$Find$ $||v||$ given that: $\widehat uv$ = π/4, $||u||$ = 3, $(u-v)$ $\bot$ $u$
Here, I know that $<uv>$ = $||u|| * ||v|| * cos$ $\widehat uv$
So I know that $<uv>$ = $3 * ||v|| * cos π/4$
and thus that $<uv>$ = $\left(\frac{\sqrt 2}{2}\right) ||v||$
But I'm having trouble using my last bit of data to finish the problem.
Similarly, I have another exercise:
$Find$ $||v||$ given that: $\widehat uv$ = π/4, $||u||$ = 3, $\widehat (u+v)u = π/6$ (having a formatting issue with the angle)
So I already have some information from the previous exercise, namely that $<uv>$ = $\left(\frac{\sqrt 2}{2}\right) ||v||$
I also know that $<(u+v)u>$ = $||u+v|| * 3 * cos π/6$
Thus I know that $<uu> + <vu>$ = $||u+v||$ * $\left(\frac{3\sqrt 3}{2}\right)$
And that $||u||^2 + <vu>$ = $||u+v||$ * $\left(\frac{3\sqrt 3}{2}\right)$
9 $+<vu>$ = $||u+v||$ * $\left(\frac{3\sqrt 3}{2}\right)$
I don't really know how to proceed from here.

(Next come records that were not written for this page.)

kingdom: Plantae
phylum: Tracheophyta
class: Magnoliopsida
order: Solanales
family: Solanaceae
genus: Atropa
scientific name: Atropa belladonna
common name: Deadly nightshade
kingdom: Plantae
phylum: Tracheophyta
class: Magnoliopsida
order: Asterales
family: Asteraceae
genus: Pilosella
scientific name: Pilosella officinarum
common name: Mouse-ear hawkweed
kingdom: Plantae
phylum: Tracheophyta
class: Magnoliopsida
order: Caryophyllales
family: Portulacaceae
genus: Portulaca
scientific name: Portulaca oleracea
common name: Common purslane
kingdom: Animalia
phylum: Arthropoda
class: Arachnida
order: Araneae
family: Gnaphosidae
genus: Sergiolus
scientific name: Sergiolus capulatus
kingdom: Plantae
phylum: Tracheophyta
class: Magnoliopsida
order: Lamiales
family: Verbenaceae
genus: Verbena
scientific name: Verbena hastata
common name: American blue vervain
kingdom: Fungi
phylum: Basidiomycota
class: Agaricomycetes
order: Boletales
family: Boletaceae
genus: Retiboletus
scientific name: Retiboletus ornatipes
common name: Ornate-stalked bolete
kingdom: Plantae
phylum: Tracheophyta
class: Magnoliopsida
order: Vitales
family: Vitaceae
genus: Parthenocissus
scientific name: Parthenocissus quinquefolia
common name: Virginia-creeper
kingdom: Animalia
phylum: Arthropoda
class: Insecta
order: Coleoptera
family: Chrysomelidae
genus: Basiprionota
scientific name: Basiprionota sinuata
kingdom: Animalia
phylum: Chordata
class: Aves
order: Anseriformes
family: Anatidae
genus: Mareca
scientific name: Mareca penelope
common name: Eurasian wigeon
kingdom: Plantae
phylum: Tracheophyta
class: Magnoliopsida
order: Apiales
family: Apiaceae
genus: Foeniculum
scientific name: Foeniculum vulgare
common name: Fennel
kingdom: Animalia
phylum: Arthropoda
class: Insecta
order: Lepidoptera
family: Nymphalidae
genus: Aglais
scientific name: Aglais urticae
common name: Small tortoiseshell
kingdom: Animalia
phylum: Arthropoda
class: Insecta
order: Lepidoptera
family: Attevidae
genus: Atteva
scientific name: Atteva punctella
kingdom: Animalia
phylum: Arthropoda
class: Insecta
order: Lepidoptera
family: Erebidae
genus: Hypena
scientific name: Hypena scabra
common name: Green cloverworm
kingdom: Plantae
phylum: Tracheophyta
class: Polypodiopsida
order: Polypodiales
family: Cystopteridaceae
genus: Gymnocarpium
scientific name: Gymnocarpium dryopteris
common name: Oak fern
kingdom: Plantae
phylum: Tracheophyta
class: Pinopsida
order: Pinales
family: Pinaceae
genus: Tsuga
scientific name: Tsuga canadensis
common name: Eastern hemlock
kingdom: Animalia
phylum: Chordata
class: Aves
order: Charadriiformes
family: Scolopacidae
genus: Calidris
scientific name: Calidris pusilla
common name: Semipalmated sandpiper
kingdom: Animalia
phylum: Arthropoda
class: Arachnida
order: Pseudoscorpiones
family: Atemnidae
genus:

Someone who was trying to help me showed me that $\widehat (u+v)v = π/4 - π/6 $
But I don't know how to use that information to find an answer.
Thanks, SE!
Guide:
if you have
$$\|u\|^2+\langle v, u \rangle =\|u + v \| \cdot \left( \frac{3\sqrt3}2\right)\tag{1}$$
and
$$\langle u, v\rangle=\left(\frac{\sqrt2}2 \right)\|v\|\tag{2}.$$
We can square $(1)$,
$$\|u\|^4+2\|u\|^2\langle u, v\rangle+\langle u, v \rangle^2= \left(\|u \|^2+2\langle u,v \rangle + \|v\|^2 \right)\cdot \left( \frac{3\sqrt3}2\right)\tag{3}$$
You can substituing $(2)$ into $(3)$, and note that since we know the value of $\|u \|$, it become a quadratic equation in $\|v\|$.